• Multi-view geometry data
%%

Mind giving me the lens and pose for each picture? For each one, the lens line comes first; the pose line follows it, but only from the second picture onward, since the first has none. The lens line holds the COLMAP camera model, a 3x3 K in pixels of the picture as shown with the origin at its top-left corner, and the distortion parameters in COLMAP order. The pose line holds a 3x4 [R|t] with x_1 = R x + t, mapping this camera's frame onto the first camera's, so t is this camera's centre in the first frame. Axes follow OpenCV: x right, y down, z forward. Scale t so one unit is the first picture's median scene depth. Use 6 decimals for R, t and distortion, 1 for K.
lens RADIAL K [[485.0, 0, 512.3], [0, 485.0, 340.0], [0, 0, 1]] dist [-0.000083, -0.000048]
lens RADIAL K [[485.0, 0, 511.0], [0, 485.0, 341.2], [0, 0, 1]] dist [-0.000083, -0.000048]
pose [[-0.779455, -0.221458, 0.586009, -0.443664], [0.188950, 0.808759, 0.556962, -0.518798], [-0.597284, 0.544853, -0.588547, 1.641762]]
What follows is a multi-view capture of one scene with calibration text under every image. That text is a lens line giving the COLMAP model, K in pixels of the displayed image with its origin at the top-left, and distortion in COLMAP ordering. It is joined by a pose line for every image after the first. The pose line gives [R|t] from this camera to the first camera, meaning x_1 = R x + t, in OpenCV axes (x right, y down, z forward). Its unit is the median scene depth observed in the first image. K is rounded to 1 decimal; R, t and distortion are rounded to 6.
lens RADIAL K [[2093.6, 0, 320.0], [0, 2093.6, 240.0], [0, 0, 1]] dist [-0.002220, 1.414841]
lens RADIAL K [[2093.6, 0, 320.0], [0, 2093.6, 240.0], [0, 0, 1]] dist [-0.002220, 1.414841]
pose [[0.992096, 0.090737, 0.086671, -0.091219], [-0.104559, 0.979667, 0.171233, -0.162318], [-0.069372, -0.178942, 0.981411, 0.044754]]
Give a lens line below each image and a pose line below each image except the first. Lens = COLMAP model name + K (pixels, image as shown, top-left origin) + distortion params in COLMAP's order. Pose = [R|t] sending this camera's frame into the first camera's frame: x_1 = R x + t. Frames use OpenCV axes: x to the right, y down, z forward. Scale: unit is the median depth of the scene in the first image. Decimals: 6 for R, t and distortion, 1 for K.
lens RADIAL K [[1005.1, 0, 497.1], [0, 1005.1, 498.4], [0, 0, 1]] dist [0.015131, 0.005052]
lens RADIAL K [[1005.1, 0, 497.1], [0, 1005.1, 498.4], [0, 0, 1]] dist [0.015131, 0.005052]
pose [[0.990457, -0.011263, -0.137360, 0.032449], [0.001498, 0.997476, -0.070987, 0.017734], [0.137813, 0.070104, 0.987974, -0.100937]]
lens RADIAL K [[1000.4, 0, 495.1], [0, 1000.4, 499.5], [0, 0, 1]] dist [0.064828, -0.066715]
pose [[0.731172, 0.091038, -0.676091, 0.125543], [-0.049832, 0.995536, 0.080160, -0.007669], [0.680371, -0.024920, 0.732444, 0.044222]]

%%

• BRIEF
Repeat the data in its entirety, word for word.

• WORKED SOLUTION
Mind giving me the lens and pose for each picture? For each one, the lens line comes first; the pose line follows it, but only from the second picture onward, since the first has none. The lens line holds the COLMAP camera model, a 3x3 K in pixels of the picture as shown with the origin at its top-left corner, and the distortion parameters in COLMAP order. The pose line holds a 3x4 [R|t] with x_1 = R x + t, mapping this camera's frame onto the first camera's, so t is this camera's centre in the first frame. Axes follow OpenCV: x right, y down, z forward. Scale t so one unit is the first picture's median scene depth. Use 6 decimals for R, t and distortion, 1 for K.
lens RADIAL K [[485.0, 0, 512.3], [0, 485.0, 340.0], [0, 0, 1]] dist [-0.000083, -0.000048]
lens RADIAL K [[485.0, 0, 511.0], [0, 485.0, 341.2], [0, 0, 1]] dist [-0.000083, -0.000048]
pose [[-0.779455, -0.221458, 0.586009, -0.443664], [0.188950, 0.808759, 0.556962, -0.518798], [-0.597284, 0.544853, -0.588547, 1.641762]]
What follows is a multi-view capture of one scene with calibration text under every image. That text is a lens line giving the COLMAP model, K in pixels of the displayed image with its origin at the top-left, and distortion in COLMAP ordering. It is joined by a pose line for every image after the first. The pose line gives [R|t] from this camera to the first camera, meaning x_1 = R x + t, in OpenCV axes (x right, y down, z forward). Its unit is the median scene depth observed in the first image. K is rounded to 1 decimal; R, t and distortion are rounded to 6.
lens RADIAL K [[2093.6, 0, 320.0], [0, 2093.6, 240.0], [0, 0, 1]] dist [-0.002220, 1.414841]
lens RADIAL K [[2093.6, 0, 320.0], [0, 2093.6, 240.0], [0, 0, 1]] dist [-0.002220, 1.414841]
pose [[0.992096, 0.090737, 0.086671, -0.091219], [-0.104559, 0.979667, 0.171233, -0.162318], [-0.069372, -0.178942, 0.981411, 0.044754]]
Give a lens line below each image and a pose line below each image except the first. Lens = COLMAP model name + K (pixels, image as shown, top-left origin) + distortion params in COLMAP's order. Pose = [R|t] sending this camera's frame into the first camera's frame: x_1 = R x + t. Frames use OpenCV axes: x to the right, y down, z forward. Scale: unit is the median depth of the scene in the first image. Decimals: 6 for R, t and distortion, 1 for K.
lens RADIAL K [[1005.1, 0, 497.1], [0, 1005.1, 498.4], [0, 0, 1]] dist [0.015131, 0.005052]
lens RADIAL K [[1005.1, 0, 497.1], [0, 1005.1, 498.4], [0, 0, 1]] dist [0.015131, 0.005052]
pose [[0.990457, -0.011263, -0.137360, 0.032449], [0.001498, 0.997476, -0.070987, 0.017734], [0.137813, 0.070104, 0.987974, -0.100937]]
lens RADIAL K [[1000.4, 0, 495.1], [0, 1000.4, 499.5], [0, 0, 1]] dist [0.064828, -0.066715]
pose [[0.731172, 0.091038, -0.676091, 0.125543], [-0.049832, 0.995536, 0.080160, -0.007669], [0.680371, -0.024920, 0.732444, 0.044222]]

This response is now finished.